• ZIEL DER ÜBUNG: Tragen Sie aus den Datensätzen jede Zeile zusammen, in der die Zeichenfolge „cover“ vorkommt. Dabei ist die Groß- und Kleinschreibung zu beachten.
── VORLIEGENDE DATENSÄTZE
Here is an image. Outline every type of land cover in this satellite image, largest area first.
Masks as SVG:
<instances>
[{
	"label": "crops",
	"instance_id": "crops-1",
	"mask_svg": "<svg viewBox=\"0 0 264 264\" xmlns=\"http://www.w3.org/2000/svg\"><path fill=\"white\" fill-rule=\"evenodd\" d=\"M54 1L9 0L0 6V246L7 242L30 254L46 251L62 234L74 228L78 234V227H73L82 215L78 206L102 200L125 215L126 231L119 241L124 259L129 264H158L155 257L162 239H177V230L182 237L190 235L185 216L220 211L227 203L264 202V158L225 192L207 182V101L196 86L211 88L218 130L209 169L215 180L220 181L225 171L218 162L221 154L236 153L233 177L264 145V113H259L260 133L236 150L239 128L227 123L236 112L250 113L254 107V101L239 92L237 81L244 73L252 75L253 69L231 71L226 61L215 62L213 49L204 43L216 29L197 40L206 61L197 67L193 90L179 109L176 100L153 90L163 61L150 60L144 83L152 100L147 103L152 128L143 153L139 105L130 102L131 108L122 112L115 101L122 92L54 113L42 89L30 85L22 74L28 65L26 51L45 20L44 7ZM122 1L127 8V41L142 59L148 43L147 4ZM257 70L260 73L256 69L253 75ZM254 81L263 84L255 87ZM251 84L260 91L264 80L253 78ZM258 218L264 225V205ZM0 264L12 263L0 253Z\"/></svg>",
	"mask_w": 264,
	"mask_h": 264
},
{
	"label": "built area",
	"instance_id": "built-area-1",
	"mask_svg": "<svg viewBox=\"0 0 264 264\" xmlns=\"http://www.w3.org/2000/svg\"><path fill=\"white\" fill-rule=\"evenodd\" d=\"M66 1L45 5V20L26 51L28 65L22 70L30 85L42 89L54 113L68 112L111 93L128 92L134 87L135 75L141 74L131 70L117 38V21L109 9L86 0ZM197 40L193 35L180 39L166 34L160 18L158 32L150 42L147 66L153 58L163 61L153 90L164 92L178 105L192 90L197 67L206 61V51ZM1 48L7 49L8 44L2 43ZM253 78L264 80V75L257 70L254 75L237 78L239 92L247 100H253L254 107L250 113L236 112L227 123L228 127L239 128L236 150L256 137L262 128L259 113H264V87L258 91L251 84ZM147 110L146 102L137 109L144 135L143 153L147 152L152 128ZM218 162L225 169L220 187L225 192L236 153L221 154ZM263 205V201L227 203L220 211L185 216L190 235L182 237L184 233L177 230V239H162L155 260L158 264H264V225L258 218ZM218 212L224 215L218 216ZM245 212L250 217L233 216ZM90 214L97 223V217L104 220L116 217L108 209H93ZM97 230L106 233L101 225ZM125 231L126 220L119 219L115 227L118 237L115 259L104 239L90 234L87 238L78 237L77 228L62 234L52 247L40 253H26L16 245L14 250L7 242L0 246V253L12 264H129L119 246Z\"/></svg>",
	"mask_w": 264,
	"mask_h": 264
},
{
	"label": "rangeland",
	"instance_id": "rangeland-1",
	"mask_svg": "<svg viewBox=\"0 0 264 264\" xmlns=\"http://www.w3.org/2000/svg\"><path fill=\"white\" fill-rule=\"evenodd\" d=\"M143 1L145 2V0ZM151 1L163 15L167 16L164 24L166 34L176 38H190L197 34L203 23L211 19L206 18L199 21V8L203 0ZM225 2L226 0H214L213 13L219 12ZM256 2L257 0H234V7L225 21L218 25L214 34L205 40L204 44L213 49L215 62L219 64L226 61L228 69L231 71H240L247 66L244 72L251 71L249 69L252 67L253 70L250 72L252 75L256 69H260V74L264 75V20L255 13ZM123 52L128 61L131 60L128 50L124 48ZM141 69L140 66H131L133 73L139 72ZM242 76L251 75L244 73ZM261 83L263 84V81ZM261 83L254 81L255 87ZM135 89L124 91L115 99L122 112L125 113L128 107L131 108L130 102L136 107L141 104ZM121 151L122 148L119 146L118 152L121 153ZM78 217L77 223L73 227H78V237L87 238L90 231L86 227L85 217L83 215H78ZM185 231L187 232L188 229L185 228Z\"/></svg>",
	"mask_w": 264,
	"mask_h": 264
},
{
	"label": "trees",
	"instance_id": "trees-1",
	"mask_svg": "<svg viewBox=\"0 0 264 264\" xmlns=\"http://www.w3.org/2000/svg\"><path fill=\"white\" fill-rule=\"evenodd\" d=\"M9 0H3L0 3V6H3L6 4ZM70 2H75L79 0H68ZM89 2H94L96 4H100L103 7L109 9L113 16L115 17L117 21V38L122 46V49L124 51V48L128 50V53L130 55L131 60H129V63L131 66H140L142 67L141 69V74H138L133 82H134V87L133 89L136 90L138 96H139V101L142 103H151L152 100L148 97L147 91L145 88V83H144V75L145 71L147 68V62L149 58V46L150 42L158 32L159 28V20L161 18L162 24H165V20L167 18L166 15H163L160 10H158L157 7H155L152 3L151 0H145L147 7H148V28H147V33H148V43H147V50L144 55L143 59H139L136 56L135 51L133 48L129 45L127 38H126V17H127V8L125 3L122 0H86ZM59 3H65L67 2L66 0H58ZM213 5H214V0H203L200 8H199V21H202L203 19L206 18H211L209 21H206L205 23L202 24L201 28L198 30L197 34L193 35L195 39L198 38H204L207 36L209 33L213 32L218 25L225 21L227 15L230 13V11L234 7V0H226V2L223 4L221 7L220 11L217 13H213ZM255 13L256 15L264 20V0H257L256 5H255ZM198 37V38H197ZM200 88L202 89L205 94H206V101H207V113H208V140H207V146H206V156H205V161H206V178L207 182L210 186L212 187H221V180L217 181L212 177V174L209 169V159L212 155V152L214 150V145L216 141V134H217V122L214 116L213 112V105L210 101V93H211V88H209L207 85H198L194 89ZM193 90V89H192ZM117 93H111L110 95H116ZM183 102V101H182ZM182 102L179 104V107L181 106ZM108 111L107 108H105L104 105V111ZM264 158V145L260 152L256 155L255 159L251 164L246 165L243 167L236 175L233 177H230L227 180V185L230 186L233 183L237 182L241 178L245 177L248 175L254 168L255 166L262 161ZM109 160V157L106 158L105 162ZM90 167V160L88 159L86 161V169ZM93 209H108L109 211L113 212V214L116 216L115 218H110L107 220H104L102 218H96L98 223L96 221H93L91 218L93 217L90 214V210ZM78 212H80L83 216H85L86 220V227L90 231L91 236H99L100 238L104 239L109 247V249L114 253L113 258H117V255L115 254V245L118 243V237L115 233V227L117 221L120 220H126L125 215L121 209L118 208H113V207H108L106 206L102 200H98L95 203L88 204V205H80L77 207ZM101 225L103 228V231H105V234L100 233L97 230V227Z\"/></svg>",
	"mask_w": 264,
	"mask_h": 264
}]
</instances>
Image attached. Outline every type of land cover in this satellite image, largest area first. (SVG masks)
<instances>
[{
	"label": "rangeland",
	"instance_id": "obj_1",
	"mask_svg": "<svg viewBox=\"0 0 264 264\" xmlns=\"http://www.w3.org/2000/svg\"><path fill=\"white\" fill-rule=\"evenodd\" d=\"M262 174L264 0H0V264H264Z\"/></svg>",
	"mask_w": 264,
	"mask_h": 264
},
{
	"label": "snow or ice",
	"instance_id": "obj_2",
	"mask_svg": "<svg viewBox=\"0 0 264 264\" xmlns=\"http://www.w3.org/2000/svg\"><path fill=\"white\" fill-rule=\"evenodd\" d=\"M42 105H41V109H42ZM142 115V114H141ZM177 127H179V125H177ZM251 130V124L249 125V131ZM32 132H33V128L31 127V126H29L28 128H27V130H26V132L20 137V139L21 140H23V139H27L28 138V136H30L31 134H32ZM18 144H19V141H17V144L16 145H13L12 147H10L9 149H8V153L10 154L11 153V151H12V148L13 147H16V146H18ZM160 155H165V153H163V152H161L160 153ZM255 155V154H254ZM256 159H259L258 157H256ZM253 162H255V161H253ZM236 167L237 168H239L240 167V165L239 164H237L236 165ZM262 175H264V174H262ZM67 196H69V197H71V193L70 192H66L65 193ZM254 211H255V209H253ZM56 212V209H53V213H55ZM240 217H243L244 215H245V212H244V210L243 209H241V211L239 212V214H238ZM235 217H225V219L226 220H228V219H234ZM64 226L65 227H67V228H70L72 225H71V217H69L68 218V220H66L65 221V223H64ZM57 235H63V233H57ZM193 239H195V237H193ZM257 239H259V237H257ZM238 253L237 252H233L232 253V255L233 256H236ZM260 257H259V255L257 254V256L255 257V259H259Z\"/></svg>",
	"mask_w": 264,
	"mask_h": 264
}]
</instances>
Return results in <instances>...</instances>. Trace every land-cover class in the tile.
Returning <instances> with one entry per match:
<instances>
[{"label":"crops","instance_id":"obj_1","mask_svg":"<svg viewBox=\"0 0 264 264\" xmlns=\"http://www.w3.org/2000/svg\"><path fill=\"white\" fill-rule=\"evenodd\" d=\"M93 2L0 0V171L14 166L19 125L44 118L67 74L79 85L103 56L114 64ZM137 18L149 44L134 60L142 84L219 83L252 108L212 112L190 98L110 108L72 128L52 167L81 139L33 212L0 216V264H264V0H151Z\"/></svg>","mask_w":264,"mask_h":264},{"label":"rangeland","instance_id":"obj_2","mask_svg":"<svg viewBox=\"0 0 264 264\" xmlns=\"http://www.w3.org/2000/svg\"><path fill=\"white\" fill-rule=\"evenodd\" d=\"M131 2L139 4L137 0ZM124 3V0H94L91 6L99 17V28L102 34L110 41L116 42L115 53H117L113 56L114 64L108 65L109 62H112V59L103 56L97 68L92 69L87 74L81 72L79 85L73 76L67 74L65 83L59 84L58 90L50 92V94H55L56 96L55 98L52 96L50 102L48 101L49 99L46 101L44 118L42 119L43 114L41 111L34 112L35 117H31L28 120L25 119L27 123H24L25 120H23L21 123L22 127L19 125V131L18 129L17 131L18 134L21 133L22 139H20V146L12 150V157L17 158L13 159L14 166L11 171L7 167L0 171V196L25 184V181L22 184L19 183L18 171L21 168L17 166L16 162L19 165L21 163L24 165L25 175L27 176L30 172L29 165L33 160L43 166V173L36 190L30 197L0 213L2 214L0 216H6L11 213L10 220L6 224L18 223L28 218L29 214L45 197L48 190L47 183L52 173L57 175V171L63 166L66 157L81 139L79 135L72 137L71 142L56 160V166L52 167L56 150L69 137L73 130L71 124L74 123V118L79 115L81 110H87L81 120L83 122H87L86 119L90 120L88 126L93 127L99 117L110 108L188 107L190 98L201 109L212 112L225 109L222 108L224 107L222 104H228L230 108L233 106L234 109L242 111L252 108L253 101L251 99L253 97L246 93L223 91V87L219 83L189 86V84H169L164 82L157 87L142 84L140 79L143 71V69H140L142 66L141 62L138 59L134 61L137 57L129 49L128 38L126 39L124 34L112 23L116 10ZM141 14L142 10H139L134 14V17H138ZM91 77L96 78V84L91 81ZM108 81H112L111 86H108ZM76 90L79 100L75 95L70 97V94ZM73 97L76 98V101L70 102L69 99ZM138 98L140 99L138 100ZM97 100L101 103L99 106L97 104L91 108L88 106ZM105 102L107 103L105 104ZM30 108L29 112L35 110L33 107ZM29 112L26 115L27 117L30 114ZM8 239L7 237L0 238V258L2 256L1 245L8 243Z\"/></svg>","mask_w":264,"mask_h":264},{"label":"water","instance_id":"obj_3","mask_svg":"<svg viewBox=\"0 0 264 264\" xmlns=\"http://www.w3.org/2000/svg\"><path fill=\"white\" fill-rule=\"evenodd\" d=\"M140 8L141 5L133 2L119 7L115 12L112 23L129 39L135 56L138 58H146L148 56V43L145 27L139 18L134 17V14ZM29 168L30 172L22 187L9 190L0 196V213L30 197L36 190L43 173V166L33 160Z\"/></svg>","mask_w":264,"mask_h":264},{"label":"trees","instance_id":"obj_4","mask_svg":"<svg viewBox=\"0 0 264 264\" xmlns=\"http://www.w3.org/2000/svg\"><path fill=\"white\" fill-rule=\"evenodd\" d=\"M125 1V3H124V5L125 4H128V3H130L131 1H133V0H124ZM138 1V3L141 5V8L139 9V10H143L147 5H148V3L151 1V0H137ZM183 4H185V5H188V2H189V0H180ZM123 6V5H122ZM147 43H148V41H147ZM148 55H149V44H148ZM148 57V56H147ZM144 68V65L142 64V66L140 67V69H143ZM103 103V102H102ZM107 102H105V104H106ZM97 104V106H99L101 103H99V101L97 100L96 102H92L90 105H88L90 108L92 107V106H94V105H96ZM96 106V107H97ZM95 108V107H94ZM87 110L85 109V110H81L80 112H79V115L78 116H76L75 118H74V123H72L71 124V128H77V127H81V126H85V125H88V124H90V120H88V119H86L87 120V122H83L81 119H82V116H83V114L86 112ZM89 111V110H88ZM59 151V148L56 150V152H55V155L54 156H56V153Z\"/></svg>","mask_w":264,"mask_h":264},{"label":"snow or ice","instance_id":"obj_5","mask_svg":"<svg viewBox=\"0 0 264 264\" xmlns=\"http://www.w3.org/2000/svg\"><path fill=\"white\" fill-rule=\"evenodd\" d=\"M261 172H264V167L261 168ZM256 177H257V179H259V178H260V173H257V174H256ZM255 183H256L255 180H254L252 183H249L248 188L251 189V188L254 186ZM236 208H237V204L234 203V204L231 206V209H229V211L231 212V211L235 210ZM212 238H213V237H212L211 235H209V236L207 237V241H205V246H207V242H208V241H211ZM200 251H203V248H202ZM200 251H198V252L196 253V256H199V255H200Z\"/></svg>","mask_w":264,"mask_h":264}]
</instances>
────
• ENDERGEBNIS:
Here is an image. Outline every type of land cover in this satellite image, largest area first.
Image attached. Outline every type of land cover in this satellite image, largest area first. (SVG masks)
Return results in <instances>...</instances>. Trace every land-cover class in the tile.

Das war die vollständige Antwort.